4. **Search Scope:** Limit search to apps with AppImage releases, or show all repos?
5. **CustomJson:** Is this intended for user-defined update feeds? Should it support local JSON files or HTTP endpoints?
6. **Offline Mode:** Cache release metadata only, or cache payloads too?
7. **Platform Support:** Current code is Linux-only (by design).
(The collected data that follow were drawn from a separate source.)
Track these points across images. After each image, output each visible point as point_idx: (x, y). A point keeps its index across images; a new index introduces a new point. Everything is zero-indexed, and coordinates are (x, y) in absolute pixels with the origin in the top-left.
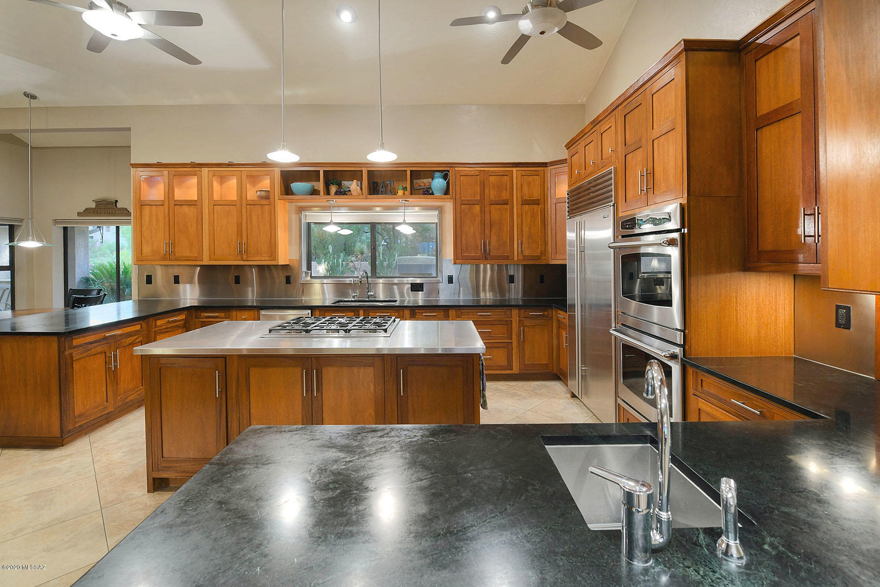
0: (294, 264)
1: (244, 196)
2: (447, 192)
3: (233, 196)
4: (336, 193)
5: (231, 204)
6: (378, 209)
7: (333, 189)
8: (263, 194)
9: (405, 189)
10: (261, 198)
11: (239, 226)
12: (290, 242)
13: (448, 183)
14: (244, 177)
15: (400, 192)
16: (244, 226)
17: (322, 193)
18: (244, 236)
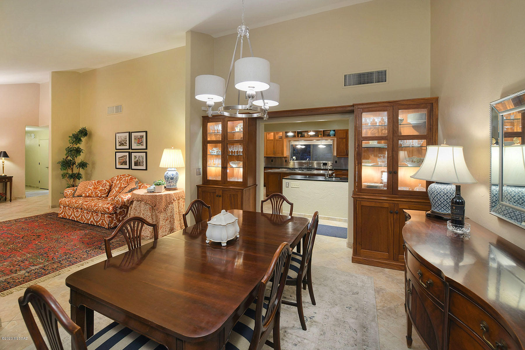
0: (288, 157)
1: (275, 138)
2: (335, 136)
3: (272, 138)
4: (300, 137)
5: (271, 140)
6: (315, 140)
7: (300, 135)
8: (280, 137)
9: (321, 134)
10: (279, 138)
11: (274, 146)
12: (287, 150)
13: (335, 132)
14: (275, 133)
15: (320, 136)
16: (275, 146)
17: (296, 136)
18: (275, 149)
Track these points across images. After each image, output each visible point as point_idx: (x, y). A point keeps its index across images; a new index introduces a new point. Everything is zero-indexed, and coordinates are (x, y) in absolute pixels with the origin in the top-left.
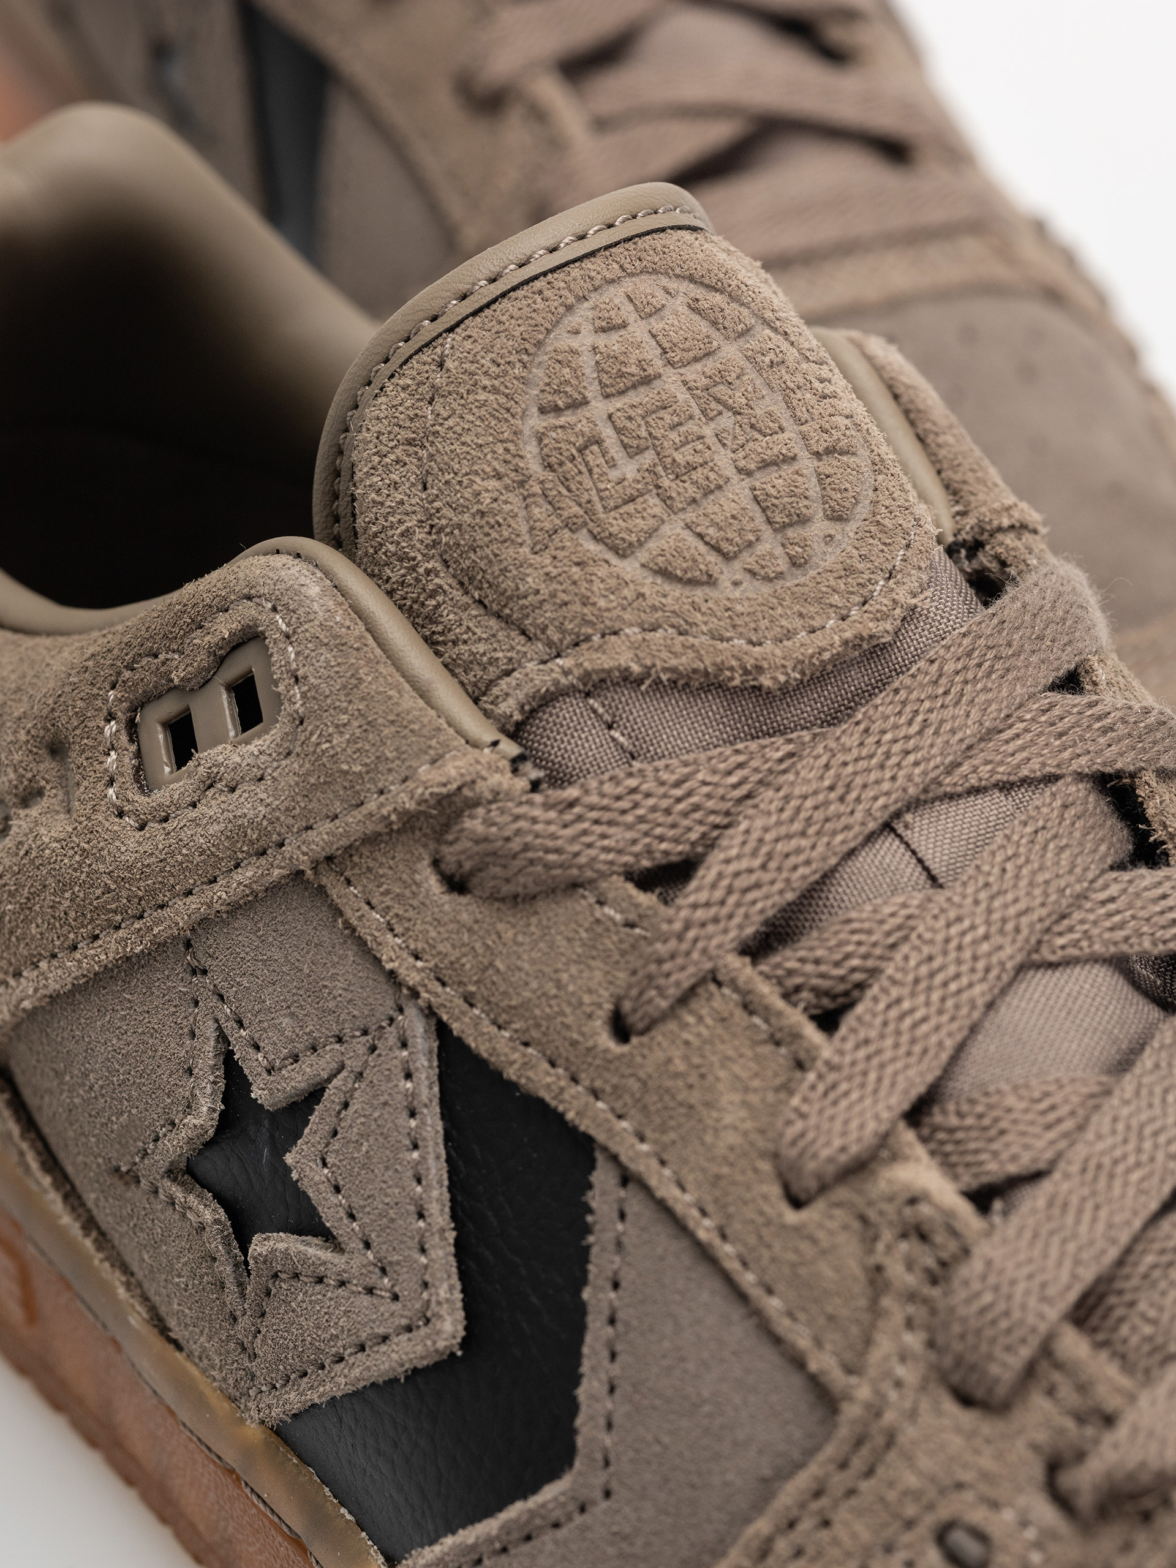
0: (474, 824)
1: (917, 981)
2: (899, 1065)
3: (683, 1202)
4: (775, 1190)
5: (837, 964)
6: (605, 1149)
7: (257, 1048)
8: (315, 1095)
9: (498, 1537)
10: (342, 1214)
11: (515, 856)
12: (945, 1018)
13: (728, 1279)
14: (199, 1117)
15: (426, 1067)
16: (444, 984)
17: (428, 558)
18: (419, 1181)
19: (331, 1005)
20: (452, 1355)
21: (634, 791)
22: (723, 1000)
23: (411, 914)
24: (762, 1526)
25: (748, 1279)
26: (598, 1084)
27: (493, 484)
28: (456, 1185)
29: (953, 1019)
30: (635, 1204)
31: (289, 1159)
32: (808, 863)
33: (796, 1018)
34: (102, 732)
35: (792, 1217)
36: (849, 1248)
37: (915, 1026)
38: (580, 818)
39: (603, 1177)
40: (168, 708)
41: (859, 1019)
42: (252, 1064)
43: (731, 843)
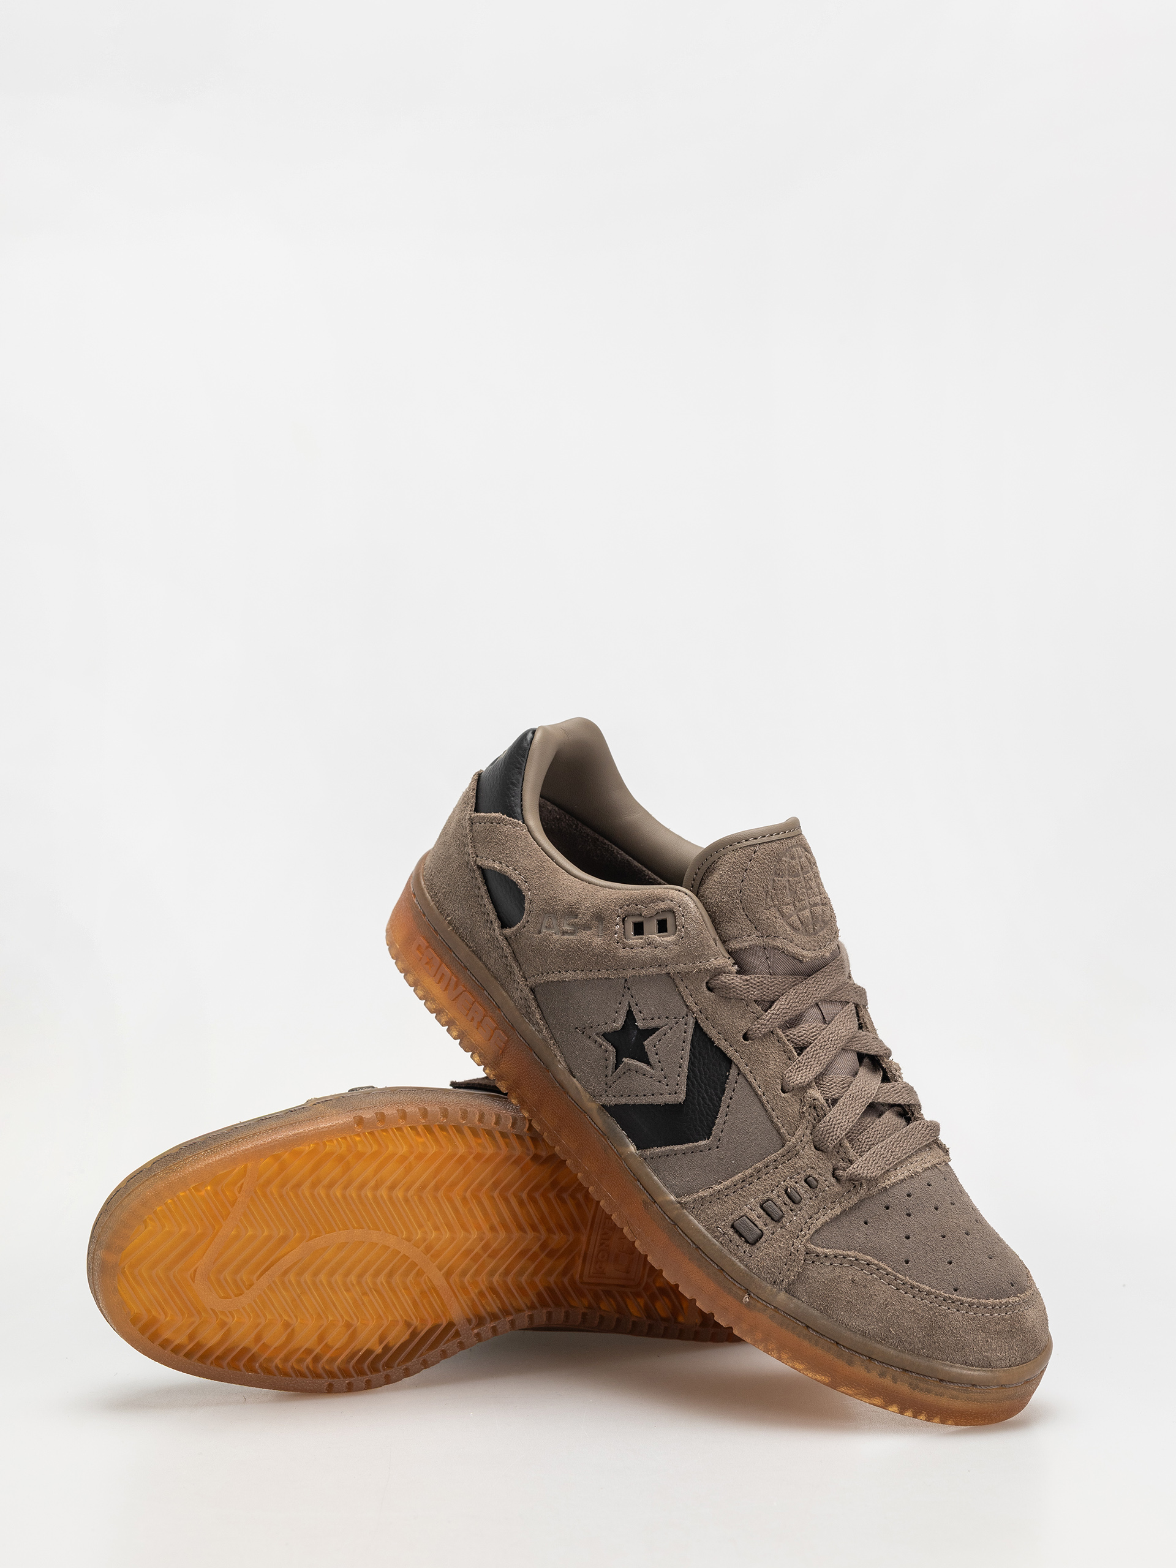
0: (723, 978)
1: (821, 1046)
2: (815, 1066)
3: (755, 1084)
4: (780, 1087)
5: (799, 1037)
6: (734, 1063)
7: (641, 1012)
8: (655, 1030)
9: (684, 1150)
10: (657, 1061)
11: (730, 989)
12: (826, 1057)
13: (763, 1104)
14: (618, 1024)
15: (690, 1031)
16: (701, 1013)
17: (737, 899)
18: (682, 1059)
19: (668, 1008)
20: (680, 1103)
21: (762, 981)
22: (774, 1039)
23: (698, 993)
24: (759, 1165)
25: (769, 1107)
26: (738, 1049)
27: (761, 889)
28: (691, 1062)
29: (828, 1057)
30: (740, 1079)
31: (645, 1043)
32: (798, 1010)
33: (791, 1047)
34: (616, 919)
35: (783, 1095)
36: (797, 1107)
37: (819, 1057)
38: (748, 984)
39: (733, 1072)
40: (639, 920)
41: (807, 1052)
42: (638, 1016)
43: (783, 1000)
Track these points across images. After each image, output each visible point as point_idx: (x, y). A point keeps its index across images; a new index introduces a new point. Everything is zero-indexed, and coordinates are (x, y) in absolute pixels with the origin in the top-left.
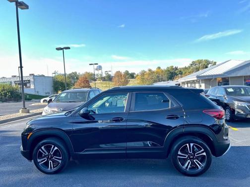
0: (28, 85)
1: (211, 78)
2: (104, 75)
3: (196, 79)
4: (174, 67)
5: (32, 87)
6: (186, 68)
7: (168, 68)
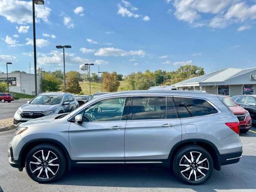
0: (14, 83)
1: (212, 85)
2: (91, 76)
3: (198, 85)
4: (162, 71)
5: (18, 85)
6: (174, 73)
7: (156, 71)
Document macOS/Windows as non-goals?
8. **Concurrency:** Should `aim` support lock wait timeout (fail fast) or infinite retry?
---
## Appendix
### Notable Search Patterns
- `TODO|FIXME|HACK`: **0 matches** in Rust source (clean codebase)
- `unimplemented!`: 0 matches
- `panic!`: Minimal use, only in test fixtures
- `.unwrap()`: Mostly in tests, production code uses `Result`
### Files Reviewed
- All `.rs` files in `crates/aim-core/src/` (app, adapters, domain, integration, platform, registry, source, update, metadata)
- All `.rs` files in `crates/aim-cli/src/` (cli, ui, lib, main)
- All test files in `crates/aim-core/tests/` and `crates/aim-cli/tests/`
- [README.md](README.md), [Cargo.toml](Cargo.toml)
- Planning docs in [.plans/007-source-provider-expansion/](.plans/007-source-provider-expansion/)
### Test Coverage Hotspots
- **Strong:** GitHub flows (discovery, parsing, install, update), GitLab basic flows, SourceForge URL classification
- **Moderate:** DirectUrl, file imports, metadata parsing (zsync, electron-builder), platform detection, remove flows
- **Weak:** CustomJson (zero), concurrency, corruption recovery, network failures, large file handling
---
## v1.0 Readiness Verdict
**Status:** **Pre-Alpha → Alpha** (not v1.0-ready)
**Blockers for v1.0:**
1. **GAP-001 (Memory exhaustion)** — Critical reliability issue
2. **GAP-003 (Checksum verification)** — Critical security issue
3. **GAP-004 (Registry atomicity)** — Critical data safety issue
4. **GAP-005 (Concurrent access)** — High-severity correctness issue
**Nice-to-Have for v1.0:**
- Search, info commands
- Dry-run mode
- Proxy support
- Better help text
**Recommendation:**
Close **GAP-001, GAP-003, GAP-004, GAP-005** before any production announcement. After those fixes, aim reaches **beta** status (core safety established). User-facing features (search, pin, rollback) can ship in v1.1+.
**Effort Estimate (Blockers Only):** ~3-5 engineering days for someone familiar with Rust + reqwest + file I/O patterns.
**Current Strengths:**
- Clean architecture (adapters, domain, app separation)
- Provider expansion path is well-designed
- Good test coverage for happy paths
- Terminal UX is polished (progress bars, styled output)
- Platform detection handles immutable distros, Nix, etc.
**Overall Quality:** Well-built for internal/hobby use. Needs production hardening for public v1.0.